_Source extract_:
VOLT INFO SCIENCES INC VISI
March 25, 2015 - 6:22pm EST by
shoobity
2015 2016
Price: 10.90 EPS 0 0
Shares Out. (in M): 21 P/E 0 0
Market Cap (in $M): 228 P/FCF 0 0
Net Debt (in $M): 90 EBIT 0 0
TEV ($): 318 TEV/EBIT 0 0

Sign up for free guest access to view investment idea with a 45 days delay.

  • Temporary Staffing
  • Restatement
  • Activism
  • Micro Cap
  • Hidden Assets
  • NOLs

Description

 

 

 

Volt Information Sciences (VISI) - $10.90

 

Volt was previously written up on VIC by archer610 who did a good job of laying out the overall thesis for why VISI was undervalued at the time. Despite an increase of ~50% from that write-up, we believe there is still material upside and recent developments make this a timely idea. We believe the stock has 50-100% upside over the next 12-18 months with a number of catalysts to unlock value.

_Dataset records_:
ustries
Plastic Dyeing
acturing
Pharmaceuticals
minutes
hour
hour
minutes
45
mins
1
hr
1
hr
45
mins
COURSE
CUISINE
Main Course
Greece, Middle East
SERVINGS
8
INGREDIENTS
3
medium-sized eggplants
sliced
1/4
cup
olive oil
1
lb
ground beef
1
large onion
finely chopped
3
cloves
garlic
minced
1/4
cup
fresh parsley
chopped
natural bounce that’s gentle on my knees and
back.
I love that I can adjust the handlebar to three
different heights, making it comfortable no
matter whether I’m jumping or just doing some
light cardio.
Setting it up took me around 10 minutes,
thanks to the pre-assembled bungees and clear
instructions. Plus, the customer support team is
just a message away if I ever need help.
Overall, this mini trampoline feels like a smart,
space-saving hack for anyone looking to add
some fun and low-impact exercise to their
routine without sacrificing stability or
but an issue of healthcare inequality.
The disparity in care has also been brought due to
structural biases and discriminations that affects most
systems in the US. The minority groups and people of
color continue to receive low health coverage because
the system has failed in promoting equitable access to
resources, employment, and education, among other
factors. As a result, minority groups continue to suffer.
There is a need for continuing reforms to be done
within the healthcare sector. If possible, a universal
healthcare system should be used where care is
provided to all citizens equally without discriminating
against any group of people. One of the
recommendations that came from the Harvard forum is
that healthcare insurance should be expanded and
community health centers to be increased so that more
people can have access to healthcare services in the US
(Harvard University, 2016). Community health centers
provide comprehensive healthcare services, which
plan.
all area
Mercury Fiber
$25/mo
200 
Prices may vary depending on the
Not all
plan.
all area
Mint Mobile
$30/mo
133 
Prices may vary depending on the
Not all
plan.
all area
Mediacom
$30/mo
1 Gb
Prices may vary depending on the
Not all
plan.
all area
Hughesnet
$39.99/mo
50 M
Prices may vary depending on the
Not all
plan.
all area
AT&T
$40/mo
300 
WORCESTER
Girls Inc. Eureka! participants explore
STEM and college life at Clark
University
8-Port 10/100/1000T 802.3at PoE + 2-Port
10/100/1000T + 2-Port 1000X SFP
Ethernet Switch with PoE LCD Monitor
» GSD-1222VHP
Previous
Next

_Job_:
Continue the Volt Information Sciences write-up from its final sentence, in the same analytical register.

_Task output_:
Summary

 

  • Historically, a closely held family-run business. This is changing as the first non-family CEO was installed in 2012 and founder Jerry Shaw recently gave his voting rights to an activist investor

 

  • Management has been dealing with significant distractions, including but not limited to (i) an audit restatement and subsequent delisting and (ii) poorly performing non-core businesses

  • These issues are being taken care of by (i) selling off (giving away) the under-performing businesses, (ii) completing the restatement, and (iii) relisting on the NYSE

  • The staffing business suffers from the worst margins across its peers stemming from years of unprofitable contracts, taken in order to grow revenue

  • Preliminary steps have been taken to address the staffing segment’s margins; however a significant amount remains to be done and may significantly increase the value of the staffing business

  • There are obvious additional costs that can be taken out of the business (headquarters on Avenue of the Americas rather than a more frugal location)

  • There are a number of hidden assets, including an owned building in Orange County, that we estimate are worth over $50M

  • Activists are starting to really move including Glacier Peak Capital and Livermore Partners and we expect a newly constituted board after the annual shareholder meeting.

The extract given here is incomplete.